BRIEF 1: In the forum thread about favorite shampoos, which shampoo brand does Ricci say is bought only from salons?
BRIEF 2: Carry on the forum thread about favorite shampoos from the point where it stops.

***** EXCERPTED TEXT

# What's Your Favourite Shampoo?



## Jewelry (Mar 24, 2007)

What's your favourite shampoo?? My are Garnier Long&amp;Strong and Sleek&amp;Shine.


----------



## summerxdreams (Mar 24, 2007)

long&amp;strong killed my hair.

I'm using Suave's Brunette shampoo, I've had it for a week and its GREAT  /emoticons/[email protected] 2x" width="20" height="20" /> The exact name escapes me atm, sorry.


----------



## Ricci (Mar 24, 2007)

I use Organic stuff

Aveda shampoos u buy only from Salons I refuse to use shampoos from the drugstore they contain lots of chemicals


----------



## luxotika (Mar 24, 2007)

I like either Sebastian Body Double Shampoo and Conditioner, or the volumizing shampoo and conditioner from Biolage. It smells so good!


----------



## H1baby (Mar 24, 2007)

**********
***** DATA EXTRACT

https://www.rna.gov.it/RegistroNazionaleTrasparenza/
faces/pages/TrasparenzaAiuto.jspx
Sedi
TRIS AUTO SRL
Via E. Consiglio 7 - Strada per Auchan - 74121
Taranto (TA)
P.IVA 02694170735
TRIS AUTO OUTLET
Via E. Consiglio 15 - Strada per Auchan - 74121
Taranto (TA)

**********

FINAL ANSWER 1: Aveda

FINAL ANSWER 2:
Healthy Sexy Hair Soy Milk Shampoo and Conditioner


----------



## Maysie (Mar 24, 2007)

right now im using the volumizing stuff from sunsilk...its pretty awesome and smells great. But I also love Biolage cuz its so moisturizing


----------



## selene (Mar 25, 2007)

avalon organics aloe vera jojoba FF shampoo

daddyo shampoo (by LUSH)


----------



## ivette (Mar 25, 2007)

i don't have a favorite

i do like pantene and l'oreal


----------



## han (Mar 25, 2007)

i like aveda sapmoss shampoo


----------



## Noir Sakura (Mar 25, 2007)

Pantene Relaxed and Natural Breakage Defense


----------



## xXMelissaXx (Mar 25, 2007)

I find that all shampoos pretty much all work the same on my hair. But if I had to pick one it would be Matrix. It smells sooo good, too.


----------



## greeneyedangel (Mar 25, 2007)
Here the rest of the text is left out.